Simon Lord
Argent
Les trois principaux partis politiques ont offert des engagements d'environ 23,7 G$ depuis le début de la campagne, dont 6,2 G$ en dépenses. Cette semaine seulement, ces promesses s'élevaient respectivement à environ 15 G$ pour les engagements et 3 G$ pour les dépenses.
La CAQ proposait cette semaine des mesures totalisant 4,15 G$. De cette somme, 2,15 G$ de dépenses proviendraient directement du budget du Québec. C'est plus que ce qui a été proposé par les deux autres partis. Depuis le début de la campagne, le parti de François Legault a fait des promesses s'élevant à 11,2 G$ dont 6,2 G$ de dépenses.
Le PLQ s'est montré le plus austère. Depuis 10 jours, 410 M$ d'engagements ont été annoncés, dont 360 M$ en dépenses. Cette semaine, seules des dépenses de 45 M$ ont été proposées.
Les promesses du PQ au cours de la semaine ont atteint 10,8 G$ dont 800 M$ en dépenses. Depuis le début de la campagne, des engagements de 12,1 G$ ont été annoncés, ce qui comprend des dépenses atteignant 2,1 G$.
Les mesures proposées s'annoncent donc de mauvaises nouvelles pour le budget de la province, selon des experts consultés par Argent.
«Notre économie croît de 1,5% annuellement. Les revenus fiscaux progressent donc environ au même rythme.
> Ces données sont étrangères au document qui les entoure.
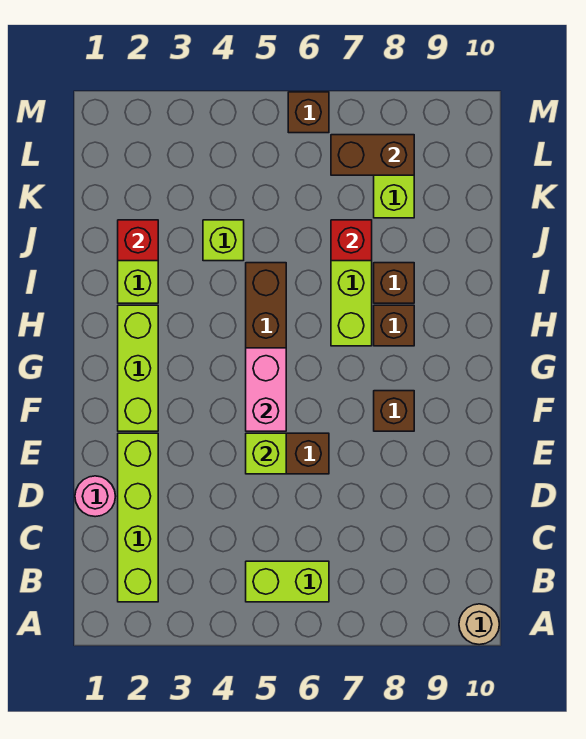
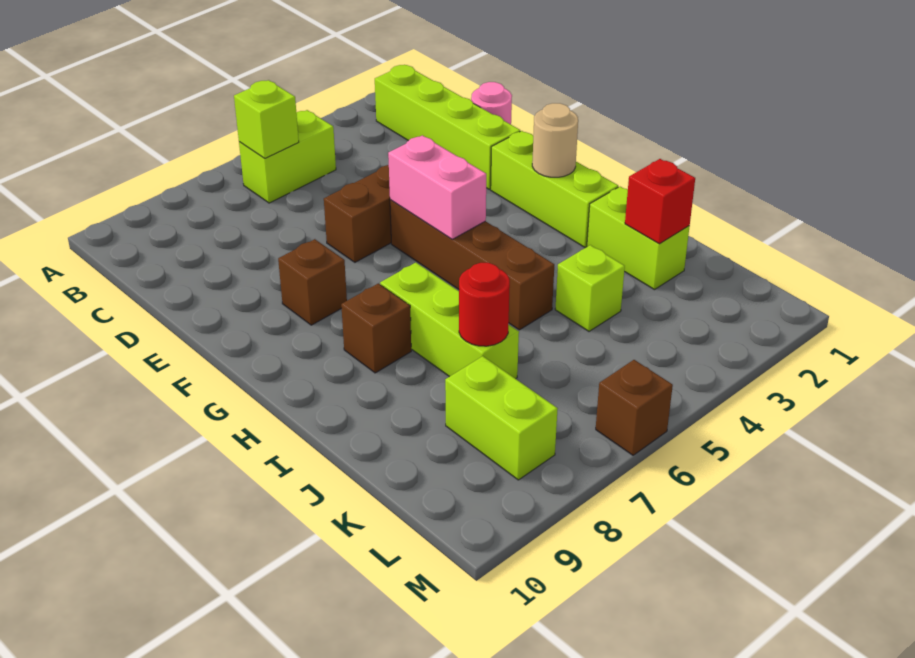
tan 1x1 round brick [459,604,499,645] -> tan 1x1 round brick moved to [532,103,578,177]
lime 1x1 brick [246,433,286,474] -> lime 1x1 brick moved to [234,80,299,158]
brown 1x1 brick [374,263,414,303] -> none
red 1x1 brick [331,220,372,261] -> red 1x1 round brick [459,263,510,346]
brown 1x2 brick [331,135,414,175] -> none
C'est dire que, seulement pour empêcher notre déficit d'augmenter, les dépenses du budget du Québec ne doivent pas hausser plus rapidement que 1,5%, donc environ 1 G$», calcule Claude Montmarquette, pdg du CIRANO.
Où trouver l'argent?
Les partis ont toutefois été moins loquasses en ce qui a trait à la manière de payer pour les dépenses proposées cette semaine.
Le parti de François Legault compte payer la facture en éliminant le gaspillage et la corruption ainsi qu'en améliorant les techniques de gestion du gouvernement.
«Le gaspillage et les nouvelles techniques de gestion, il y en a plusieurs qui se sont cassés les dents là-dessus», dit Jean-Michel Cousineau, professeur titulaire en économie à l'Université de Montréal.
Éliminer le gaspillage, en réduisant les budgets ou en congédiant les fonctionnaires, risque de créer des crises impossibles à surmonter, surtout si le gouvernement élu est minoritaire, explique M. Cousineau. Donc peu d'économies plausibles de ce côté.
Les nouvelles techniques de gestion pourraient, dans un horizon de cinq ans, mener à des économies de 2%-3% du budget d'administration du gouvernement du Québec. En général, les dépenses administratives représentent le tiers du budget d'un gouvernement. C'est donc dire qu'environ un demi-milliard de dollars pourrait être épargné à terme.
«Mais à court terme, le temps de s'adapter, ça risque de nous coûter plus cher», prévient Jean-Michel Cousineau.
«Pour ce qui est de la corruption et la collusion, nous avons dépensé 14 G$ en infrastructures cette année et payons environ 30% plus cher qu'ailleurs. Nous pourrions donc aller chercher jusqu'à 4,3 G$, mais ce chiffre est très optimiste», ajoute-t-il.
Silencieux
Le Parti libéral n'a, pour sa part, pas expliqué comment il comptait payer ses dépenses. «Le gouvernement doit encore trouver 875 M$ pour résorber le déficit. Jean Charest a annoncé, il y a quelques temps, qu'il réfléchirait à cela en temps et lieu», rappelle Jean-Michel Cousineau.
Même son de cloche au Parti québécois. Peu de choses ont été dites, par exemple, quant à la façon de payer la note du fonds stratégique de 10 G$ proposé pour la Caisse de dépôt.
La Parti libéral a aussi chiffré les dépenses de ses opposants. Il attribue 410 M$ de dépenses supplémentaires au PQ. Ces coûts sont toutefois reliés à des dépenses qui ont déjà endossées par le parti, mais qui n'ont pas été annoncées au cours de la campagne.